Nummer: 09/1646/GB
Betreft: [klager] datum: 7 oktober 2009
De beroepscommissie als bedoeld in artikel 73, eerste lid, van de Penitentiaire beginselenwet (Pbw) heeft kennisgenomen van een bij het secretariaat van de Raad ingekomen beroepschrift van
[...], verder te noemen klager,
gericht tegen een op 15 juni 2009 genomen beslissing van de selectiefunctionaris,
alsmede van de overige stukken, waaronder de bestreden beslissing.
Klager is op 14 september 2009 in de penitentiaire inrichtingen Amsterdam gehoord door een lid van de Raad.
Op grond van haar onderzoek overweegt en beslist de beroepscommissie als volgt.
1. De inhoud van de bestreden beslissing
De selectiefunctionaris heeft het bezwaarschrift van klager gericht tegen de beslissing hem over te plaatsen naar de gevangenis Zuyderbos te Heerhugowaard ongegrond verklaard.
2. De feiten
2.1. Klager is sedert 7 september 2008 gedetineerd. Hij verbleef in de beperkt beveiligde inrichting van de locatie Westlinge. Op 29 april 2009 is hij overgeplaatst naar de gevangenis Zuyderbos, waar een regime van algehele gemeenschap geldt.
2.2. Bij uitspraak van 28 juli 2009, met nummer 2009/8114, van de alleensprekende beklagrechter bij de locatie Westlinge te Heerhugowaard, is klagers beklag betreffende de disciplinaire straf van vijf dagen opsluiting in een strafcel wegens een
positieve score na een urinecontrole ongegrond verklaard.
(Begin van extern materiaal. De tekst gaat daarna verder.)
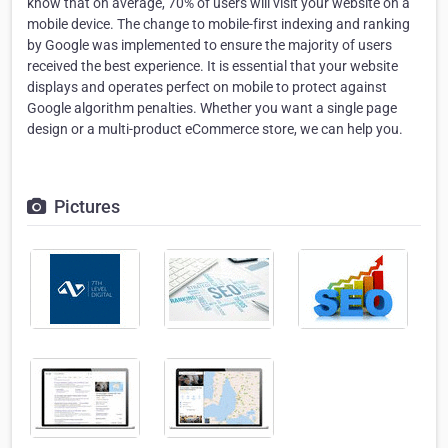
know that on average, 70% of users will visit your website on a
mobile device. The change to mobile-first indexing and ranking
by Google was implemented to ensure the majority of users
received the best experience. It is essential that your website
displays and operates perfect on mobile to protect against
Google algorithm penalties. Whether you want a single page
design or a multi-product eCommerce store, we can help you.
Pictures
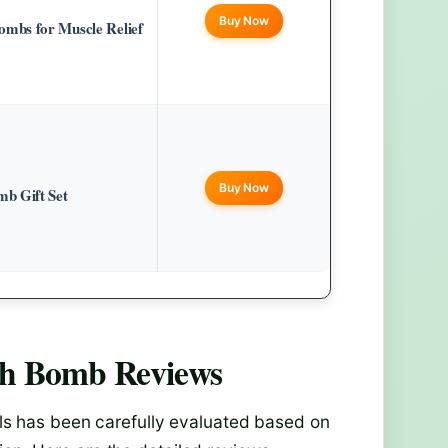
Buy Now
mbs for Muscle Relief
Buy Now
b Gift Set
th Bomb
Reviews
s has been carefully evaluated based on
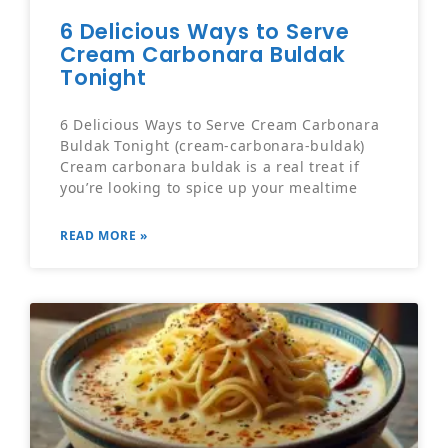
6 Delicious Ways to Serve
Cream Carbonara Buldak
Tonight
6 Delicious Ways to Serve Cream Carbonara
Buldak Tonight (cream-carbonara-buldak)
Cream carbonara buldak is a real treat if
you’re looking to spice up your mealtime
READ MORE »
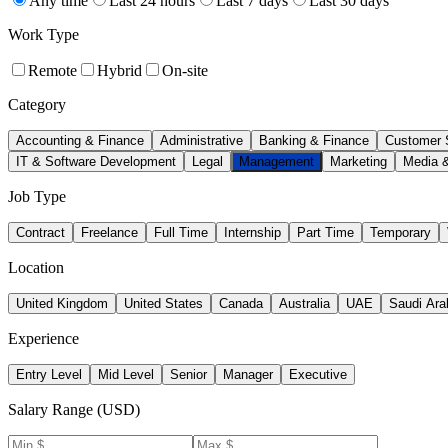
Any time
Last 24 hours
Last 7 days
Last 30 days
Work Type
Remote
Hybrid
On-site
Category
Accounting & Finance
Administrative
Banking & Finance
Customer 
IT & Software Development
Legal
Management
Marketing
Media 
Job Type
Contract
Freelance
Full Time
Internship
Part Time
Temporary
Location
United Kingdom
United States
Canada
Australia
UAE
Saudi Ara
Experience
Entry Level
Mid Level
Senior
Manager
Executive
Salary Range (USD)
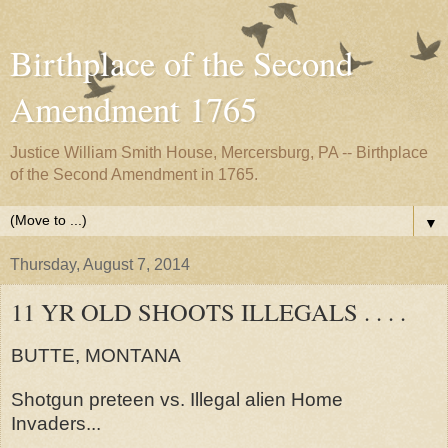
Birthplace of the Second
Amendment 1765
Justice William Smith House, Mercersburg, PA -- Birthplace
of the Second Amendment in 1765.
▼
Thursday, August 7, 2014
11 YR OLD SHOOTS ILLEGALS . . . .
BUTTE, MONTANA
Shotgun preteen vs. Illegal alien Home
Invaders...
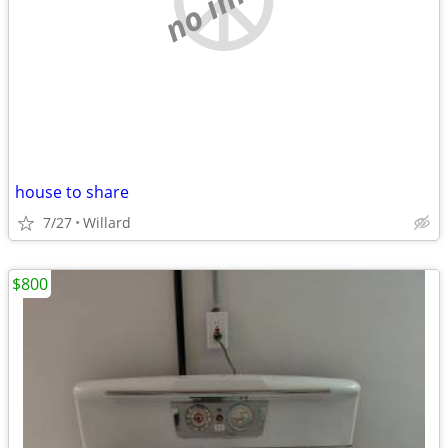
house to share
7/27
Willard
$800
Klager is niet in beroep gekomen waardoor deze uitspraak onherroepelijk is geworden.
3. De standpunten
3.1. Klager heeft -zakelijk weergegeven- het volgende aangevoerd. Klager heeft na de urinecontrole een herhalingsonderzoek aangevraagd. Dit onderzoek bevestigde de eerdere uitslag. Er zat dus blijkbaar iets in klagers urine. Iemand moet iets in zijn
eten of drinken hebben gegooid. Klager kan dit niet bewijzen, want hij heeft er niets van gemerkt. Klager is een avond met zijn vriendin weggeweest. Waarschijnlijk heeft toen iemand iets in zijn glas gedaan. Klager heeft zijn glas wel zo goed mogelijk
in de gaten proberen te houden. Klager heeft in het verleden wel cocaïne gebruikt, maar doet dat niet meer. Hij is opgepakt wegens smokkel.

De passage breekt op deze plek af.